TEKS BACAAN —
--------------------------------------------------

Selasa, 08 September 2009

TANGGAPAN: Perbedaan Kemampuan Kanuragan dan Kebatinan dengan Mukjizat dan Karamah

بِسۡمِ اللّٰہِ الرَّحۡمٰنِ الرَّحِیۡمِ

 

KISAH-KISAH MONUMENTAL 

  DALAM AL-QURAN


Perbedaan Kemampuan Kanuragan dan Kebatinan 
dengan
Mukjizat dan Karamah 
 
oleh 
Ki Langlang Buana Kusuma


Dalam bahasa Arab, makna kesaktian identik dengan kemampuan semacam mukjizat dan karamah (keramat) -- yang biasa dinisbahkan kepada para nabi Allah dan para wali Allah -- yaitu suatu peristiwa khusus yang terjadi di luar hukum alam yang berlaku secara umum, yang dimaksudkan untuk menimbulkan rasa hormat pihak lain terhadap orang yang bersangkutan (nabi Allah dan wali Allah), yang terjadinya semata-mata atas izin (perintah) Allah Ta’ala, bukan sekehendak hati para nabi Allah mau pun para wali Allah, yang sering dikaitkan dengan kalimat ”Kun fayakun” (Jadilah, maka terjadilah - Qs.2:118; Qs.3:60; Qs.16:41; Qs.19:36; Qs.36:83) -- sebagaimana yang umumnya dipahami secara keliru.

--------------------------------------------------

KUMPULAN BARIS —
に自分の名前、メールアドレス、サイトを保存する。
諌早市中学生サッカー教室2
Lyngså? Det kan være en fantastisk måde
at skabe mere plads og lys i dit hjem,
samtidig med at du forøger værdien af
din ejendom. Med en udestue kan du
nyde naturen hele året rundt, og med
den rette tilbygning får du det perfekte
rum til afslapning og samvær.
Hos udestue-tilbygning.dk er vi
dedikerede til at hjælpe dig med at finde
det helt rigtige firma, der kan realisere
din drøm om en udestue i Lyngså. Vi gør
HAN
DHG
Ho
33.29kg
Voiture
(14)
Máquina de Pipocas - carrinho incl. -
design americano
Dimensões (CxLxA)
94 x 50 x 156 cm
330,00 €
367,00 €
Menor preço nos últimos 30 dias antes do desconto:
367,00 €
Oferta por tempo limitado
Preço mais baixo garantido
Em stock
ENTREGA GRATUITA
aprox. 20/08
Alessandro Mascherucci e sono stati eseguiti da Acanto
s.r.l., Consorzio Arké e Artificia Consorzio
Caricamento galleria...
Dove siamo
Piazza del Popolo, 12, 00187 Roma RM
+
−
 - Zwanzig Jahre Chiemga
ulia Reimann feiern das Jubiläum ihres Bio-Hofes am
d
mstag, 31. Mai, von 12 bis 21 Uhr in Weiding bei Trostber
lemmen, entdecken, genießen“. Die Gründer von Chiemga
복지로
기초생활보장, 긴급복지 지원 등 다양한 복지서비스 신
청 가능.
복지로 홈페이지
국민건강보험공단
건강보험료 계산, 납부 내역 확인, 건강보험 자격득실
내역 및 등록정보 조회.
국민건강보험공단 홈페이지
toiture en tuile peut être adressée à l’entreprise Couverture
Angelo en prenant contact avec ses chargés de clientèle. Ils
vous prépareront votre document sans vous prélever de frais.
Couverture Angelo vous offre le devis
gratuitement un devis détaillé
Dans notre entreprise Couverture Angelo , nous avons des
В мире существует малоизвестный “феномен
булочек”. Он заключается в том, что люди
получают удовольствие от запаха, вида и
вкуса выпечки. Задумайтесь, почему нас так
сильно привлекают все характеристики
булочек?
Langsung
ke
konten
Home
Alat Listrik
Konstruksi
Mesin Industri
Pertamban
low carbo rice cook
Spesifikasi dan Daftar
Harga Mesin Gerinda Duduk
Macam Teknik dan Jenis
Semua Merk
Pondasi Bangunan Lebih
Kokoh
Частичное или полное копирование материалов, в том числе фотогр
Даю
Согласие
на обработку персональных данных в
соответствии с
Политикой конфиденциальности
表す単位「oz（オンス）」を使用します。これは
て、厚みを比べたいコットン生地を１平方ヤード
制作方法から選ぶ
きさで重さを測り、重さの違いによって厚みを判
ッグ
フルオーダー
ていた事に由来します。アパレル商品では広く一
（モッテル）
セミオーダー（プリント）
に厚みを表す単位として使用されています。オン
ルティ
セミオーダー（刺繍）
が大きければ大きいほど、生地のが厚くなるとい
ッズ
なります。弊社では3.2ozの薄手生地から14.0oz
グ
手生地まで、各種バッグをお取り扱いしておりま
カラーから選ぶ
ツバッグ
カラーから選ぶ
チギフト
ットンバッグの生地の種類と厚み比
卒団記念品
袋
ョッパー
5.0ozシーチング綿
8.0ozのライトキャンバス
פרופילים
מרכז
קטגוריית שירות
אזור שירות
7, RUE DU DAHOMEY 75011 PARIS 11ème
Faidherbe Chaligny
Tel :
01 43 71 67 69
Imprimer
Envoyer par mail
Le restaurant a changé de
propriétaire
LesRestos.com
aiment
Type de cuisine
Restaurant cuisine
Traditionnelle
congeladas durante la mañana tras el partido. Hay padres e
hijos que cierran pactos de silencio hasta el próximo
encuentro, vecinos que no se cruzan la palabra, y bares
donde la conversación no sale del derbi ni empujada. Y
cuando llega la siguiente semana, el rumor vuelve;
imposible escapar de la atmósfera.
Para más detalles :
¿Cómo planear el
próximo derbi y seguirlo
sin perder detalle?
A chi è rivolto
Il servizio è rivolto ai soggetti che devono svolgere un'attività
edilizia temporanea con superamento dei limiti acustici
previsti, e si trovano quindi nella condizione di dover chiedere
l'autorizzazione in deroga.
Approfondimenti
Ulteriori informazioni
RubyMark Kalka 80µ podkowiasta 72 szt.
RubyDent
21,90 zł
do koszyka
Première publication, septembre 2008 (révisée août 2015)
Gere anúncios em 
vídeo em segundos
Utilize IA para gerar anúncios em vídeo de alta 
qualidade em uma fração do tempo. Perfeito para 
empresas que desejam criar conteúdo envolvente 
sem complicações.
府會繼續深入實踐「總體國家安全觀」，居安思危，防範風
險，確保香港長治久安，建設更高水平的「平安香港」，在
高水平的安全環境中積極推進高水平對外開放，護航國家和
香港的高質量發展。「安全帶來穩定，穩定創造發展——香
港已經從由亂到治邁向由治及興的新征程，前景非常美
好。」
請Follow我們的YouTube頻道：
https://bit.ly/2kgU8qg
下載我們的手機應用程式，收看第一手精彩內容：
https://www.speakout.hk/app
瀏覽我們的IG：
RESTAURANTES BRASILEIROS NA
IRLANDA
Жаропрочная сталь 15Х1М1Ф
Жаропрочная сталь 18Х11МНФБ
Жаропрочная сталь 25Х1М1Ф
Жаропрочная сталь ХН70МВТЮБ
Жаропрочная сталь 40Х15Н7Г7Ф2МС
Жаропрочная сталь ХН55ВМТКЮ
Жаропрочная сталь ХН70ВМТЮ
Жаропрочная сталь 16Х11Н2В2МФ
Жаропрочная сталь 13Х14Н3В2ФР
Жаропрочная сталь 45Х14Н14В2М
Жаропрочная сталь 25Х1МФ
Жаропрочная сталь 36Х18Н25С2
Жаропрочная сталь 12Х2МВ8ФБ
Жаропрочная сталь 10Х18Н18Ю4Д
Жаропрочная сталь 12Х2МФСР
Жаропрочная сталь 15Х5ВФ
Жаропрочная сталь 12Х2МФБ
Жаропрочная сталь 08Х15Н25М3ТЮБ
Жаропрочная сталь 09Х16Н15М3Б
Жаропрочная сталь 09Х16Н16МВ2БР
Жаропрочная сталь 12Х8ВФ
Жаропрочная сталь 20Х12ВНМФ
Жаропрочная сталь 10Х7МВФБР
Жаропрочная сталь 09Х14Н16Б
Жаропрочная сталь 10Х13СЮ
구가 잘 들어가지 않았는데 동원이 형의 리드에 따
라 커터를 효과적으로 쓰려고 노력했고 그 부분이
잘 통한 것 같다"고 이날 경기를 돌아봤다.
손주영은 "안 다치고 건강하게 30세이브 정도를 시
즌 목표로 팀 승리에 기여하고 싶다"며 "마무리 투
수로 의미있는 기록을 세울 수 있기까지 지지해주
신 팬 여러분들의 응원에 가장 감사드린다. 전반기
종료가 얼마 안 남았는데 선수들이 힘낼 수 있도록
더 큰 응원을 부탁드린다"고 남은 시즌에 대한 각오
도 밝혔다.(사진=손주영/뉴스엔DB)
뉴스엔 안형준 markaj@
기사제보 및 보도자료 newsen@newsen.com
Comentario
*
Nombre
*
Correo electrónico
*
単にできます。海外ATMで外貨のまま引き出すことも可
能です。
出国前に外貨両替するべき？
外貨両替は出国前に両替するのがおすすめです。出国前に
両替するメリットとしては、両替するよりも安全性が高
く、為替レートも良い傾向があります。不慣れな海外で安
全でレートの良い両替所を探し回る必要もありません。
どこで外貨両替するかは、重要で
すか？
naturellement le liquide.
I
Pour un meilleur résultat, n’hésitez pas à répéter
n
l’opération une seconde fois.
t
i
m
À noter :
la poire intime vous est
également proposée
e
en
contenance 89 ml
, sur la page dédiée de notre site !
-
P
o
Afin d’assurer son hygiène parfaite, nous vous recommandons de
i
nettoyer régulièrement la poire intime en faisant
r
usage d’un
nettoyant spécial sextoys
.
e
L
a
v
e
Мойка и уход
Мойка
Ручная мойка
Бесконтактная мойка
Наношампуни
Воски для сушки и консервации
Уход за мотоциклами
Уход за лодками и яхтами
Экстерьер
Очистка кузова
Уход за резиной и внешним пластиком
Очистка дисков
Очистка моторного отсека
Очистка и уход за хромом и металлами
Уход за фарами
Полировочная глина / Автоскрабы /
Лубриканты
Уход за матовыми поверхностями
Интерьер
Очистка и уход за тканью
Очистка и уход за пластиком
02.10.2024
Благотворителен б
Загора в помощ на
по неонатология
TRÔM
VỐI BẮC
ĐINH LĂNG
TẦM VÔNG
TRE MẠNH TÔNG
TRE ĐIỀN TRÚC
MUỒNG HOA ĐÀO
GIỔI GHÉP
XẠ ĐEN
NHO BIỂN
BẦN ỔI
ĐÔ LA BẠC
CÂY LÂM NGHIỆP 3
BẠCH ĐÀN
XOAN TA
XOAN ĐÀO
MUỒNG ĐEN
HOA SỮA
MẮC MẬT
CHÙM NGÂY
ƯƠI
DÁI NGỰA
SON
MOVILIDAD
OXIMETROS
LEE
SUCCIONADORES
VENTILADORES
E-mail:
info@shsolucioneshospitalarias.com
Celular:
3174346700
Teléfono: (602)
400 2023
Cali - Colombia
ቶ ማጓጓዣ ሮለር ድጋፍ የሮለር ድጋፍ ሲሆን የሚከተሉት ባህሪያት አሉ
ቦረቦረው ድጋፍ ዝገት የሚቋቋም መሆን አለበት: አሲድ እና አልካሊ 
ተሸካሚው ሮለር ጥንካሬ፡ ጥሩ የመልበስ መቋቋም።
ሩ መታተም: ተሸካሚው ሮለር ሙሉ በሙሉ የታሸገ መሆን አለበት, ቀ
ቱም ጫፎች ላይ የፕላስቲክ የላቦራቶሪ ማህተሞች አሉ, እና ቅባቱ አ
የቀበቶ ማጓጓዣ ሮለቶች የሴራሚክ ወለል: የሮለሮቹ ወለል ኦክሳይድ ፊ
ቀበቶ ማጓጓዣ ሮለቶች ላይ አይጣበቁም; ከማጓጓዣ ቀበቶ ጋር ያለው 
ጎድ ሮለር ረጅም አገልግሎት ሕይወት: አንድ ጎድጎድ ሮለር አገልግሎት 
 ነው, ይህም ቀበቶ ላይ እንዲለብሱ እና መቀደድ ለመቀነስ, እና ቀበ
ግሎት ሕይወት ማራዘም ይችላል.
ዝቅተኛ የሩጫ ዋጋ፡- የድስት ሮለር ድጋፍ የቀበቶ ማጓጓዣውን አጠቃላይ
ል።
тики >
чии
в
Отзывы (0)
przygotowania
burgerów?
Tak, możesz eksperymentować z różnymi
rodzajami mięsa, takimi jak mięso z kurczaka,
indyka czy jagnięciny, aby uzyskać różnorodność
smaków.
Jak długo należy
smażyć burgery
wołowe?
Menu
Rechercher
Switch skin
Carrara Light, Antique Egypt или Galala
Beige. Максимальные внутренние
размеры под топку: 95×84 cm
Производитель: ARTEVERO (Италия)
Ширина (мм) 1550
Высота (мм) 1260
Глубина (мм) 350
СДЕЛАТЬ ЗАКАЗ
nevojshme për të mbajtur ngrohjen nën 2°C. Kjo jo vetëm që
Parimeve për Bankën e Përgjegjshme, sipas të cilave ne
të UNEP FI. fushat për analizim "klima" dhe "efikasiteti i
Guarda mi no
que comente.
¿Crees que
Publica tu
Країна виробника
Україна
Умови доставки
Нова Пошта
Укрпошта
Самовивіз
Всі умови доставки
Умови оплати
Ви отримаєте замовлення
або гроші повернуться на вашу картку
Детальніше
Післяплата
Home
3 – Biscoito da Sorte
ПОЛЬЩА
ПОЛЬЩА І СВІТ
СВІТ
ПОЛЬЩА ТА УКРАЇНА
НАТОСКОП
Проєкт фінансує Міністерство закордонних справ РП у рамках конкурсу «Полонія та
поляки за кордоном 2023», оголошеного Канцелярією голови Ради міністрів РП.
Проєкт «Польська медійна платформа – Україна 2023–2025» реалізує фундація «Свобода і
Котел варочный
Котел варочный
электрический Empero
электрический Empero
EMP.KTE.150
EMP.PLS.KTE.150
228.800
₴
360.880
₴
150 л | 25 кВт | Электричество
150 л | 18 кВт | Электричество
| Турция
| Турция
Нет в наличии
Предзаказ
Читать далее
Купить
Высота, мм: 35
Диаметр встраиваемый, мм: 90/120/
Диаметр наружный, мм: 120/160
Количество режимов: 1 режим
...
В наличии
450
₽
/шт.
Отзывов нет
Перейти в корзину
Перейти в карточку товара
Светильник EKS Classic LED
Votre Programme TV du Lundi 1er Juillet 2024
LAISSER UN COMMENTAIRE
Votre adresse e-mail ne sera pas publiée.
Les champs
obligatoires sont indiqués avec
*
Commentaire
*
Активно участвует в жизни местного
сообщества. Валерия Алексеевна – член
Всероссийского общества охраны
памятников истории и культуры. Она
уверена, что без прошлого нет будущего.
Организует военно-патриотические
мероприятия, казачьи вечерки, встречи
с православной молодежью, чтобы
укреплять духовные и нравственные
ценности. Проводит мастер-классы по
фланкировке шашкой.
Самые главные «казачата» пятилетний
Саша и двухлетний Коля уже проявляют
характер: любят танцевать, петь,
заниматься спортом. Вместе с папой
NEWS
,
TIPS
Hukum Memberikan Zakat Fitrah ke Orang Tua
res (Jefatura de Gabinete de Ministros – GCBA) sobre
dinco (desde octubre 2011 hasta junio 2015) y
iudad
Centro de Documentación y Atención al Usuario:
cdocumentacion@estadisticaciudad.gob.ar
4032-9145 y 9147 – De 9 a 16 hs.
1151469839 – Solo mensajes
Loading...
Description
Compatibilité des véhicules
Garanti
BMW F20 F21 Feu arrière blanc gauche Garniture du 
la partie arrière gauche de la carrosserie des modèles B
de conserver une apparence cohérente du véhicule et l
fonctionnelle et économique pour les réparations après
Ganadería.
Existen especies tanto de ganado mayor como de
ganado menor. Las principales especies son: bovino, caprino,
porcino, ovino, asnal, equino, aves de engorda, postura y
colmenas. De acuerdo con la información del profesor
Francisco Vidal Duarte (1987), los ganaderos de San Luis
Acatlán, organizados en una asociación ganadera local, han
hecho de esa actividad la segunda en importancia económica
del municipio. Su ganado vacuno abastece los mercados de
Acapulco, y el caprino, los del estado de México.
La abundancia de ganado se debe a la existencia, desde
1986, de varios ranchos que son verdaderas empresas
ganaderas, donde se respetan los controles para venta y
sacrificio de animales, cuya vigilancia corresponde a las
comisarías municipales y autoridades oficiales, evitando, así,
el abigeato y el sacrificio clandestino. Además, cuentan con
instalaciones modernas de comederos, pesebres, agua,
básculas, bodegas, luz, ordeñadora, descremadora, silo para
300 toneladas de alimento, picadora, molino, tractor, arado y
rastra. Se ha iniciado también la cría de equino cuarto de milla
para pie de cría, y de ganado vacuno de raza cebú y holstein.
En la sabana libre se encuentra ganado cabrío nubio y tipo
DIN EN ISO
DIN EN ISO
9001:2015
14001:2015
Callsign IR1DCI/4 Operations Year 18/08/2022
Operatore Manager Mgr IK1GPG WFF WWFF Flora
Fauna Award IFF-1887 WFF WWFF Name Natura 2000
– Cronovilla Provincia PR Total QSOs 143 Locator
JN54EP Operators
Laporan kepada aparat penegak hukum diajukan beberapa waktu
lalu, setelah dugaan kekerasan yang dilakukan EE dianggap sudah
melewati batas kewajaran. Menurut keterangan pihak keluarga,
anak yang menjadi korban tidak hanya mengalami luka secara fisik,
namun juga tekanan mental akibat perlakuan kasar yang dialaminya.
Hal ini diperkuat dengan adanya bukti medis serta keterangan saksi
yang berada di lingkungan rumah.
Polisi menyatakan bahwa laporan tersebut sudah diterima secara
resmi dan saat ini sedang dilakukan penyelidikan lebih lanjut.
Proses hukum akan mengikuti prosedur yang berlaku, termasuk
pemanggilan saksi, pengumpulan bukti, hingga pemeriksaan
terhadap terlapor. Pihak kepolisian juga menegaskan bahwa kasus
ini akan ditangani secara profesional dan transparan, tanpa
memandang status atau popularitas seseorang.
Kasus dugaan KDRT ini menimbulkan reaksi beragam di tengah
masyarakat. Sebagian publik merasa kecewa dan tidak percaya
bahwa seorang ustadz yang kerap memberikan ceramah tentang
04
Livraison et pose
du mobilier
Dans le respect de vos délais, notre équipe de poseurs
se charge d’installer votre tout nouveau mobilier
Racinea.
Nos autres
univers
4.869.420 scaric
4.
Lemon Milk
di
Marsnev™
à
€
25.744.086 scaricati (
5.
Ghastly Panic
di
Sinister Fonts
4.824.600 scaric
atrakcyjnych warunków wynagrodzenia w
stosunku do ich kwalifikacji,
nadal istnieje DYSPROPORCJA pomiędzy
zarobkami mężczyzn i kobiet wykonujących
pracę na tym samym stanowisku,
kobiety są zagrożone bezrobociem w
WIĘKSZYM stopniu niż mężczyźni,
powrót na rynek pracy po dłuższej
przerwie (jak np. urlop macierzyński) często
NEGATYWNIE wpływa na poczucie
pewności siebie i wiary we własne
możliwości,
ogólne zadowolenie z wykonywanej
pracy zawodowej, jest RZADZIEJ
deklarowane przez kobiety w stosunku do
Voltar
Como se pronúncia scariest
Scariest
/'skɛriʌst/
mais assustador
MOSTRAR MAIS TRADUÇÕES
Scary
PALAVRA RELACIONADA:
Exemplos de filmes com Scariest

--------------------------------------------------

PETUNJUK —
- A) Rangkumlah teks tentang kanuragan, kebatinan, mukjizat, dan karamah dalam satu kalimat.
- B) Teruskan teks tentang kanuragan, kebatinan, mukjizat, dan karamah mulai dari kalimat sesudah kalimat terakhirnya.

JAWABAN YANG DIHARAPKAN —
- A) Dalam bahasa Arab, kesaktian identik dengan mukjizat dan karamah yang biasa dinisbahkan kepada para nabi dan wali Allah, yaitu peristiwa khusus di luar hukum alam yang berlaku umum untuk menimbulkan rasa hormat pihak lain kepada mereka, yang terjadi semata-mata atas izin Allah Ta'ala dan bukan sekehendak hati mereka.

- B)
Itulah sebabnya terhadap tuntutan pihak penentang agar Nabi Besar Muhammad saw. memperlihatkan mukjizat sebagaimana yang mereka inginkan (Qs.17:91-94) maka beliau saw. diperintahkan Allah Ta’ala untuk menjawab:
Katakanlah, "Maha Suci Rabb-Ku (Tuhan-ku), aku tidak lain melainkan seorang manusia [yang diutus sebagai] seorang rasul” (Bani Israil [17]:94).
Tuntutan akan mukjizat tersebut selengkapnya adalah:
Dan mereka berkata: "Kami tidak akan pernah beriman kepada engkau hingga engkau pancarkan mata air dari bumi untuk kami, atau engkau mempunyai kebun kurma dan anggur, lalu engkau alirkan sungai-sungai di celah kebun yang deras alirannya, atau engkau jatuhkan kepingan-kepingan langit atas kami, sebagaimana engkau katakan, atau engkau datangkan Allah dan malaikat-malaikat berhadapan muka dengan kami, atau engkau mempunyai sebuah rumah dari emas, atau engkau naik ke langit -- tetapi kami tidak akan pernah mempercayai kenaikan engkau itu -- hingga engkau turunkan kepada kami sebuah kitab yang kami dapat membacanya.” Katakanlah: "Maha suci Rabb-ku (Tuhanku), aku tidak lain melainkan hanyalah seorang manusia sebagai seorang rasul" (Bani Israil [17]:91-94).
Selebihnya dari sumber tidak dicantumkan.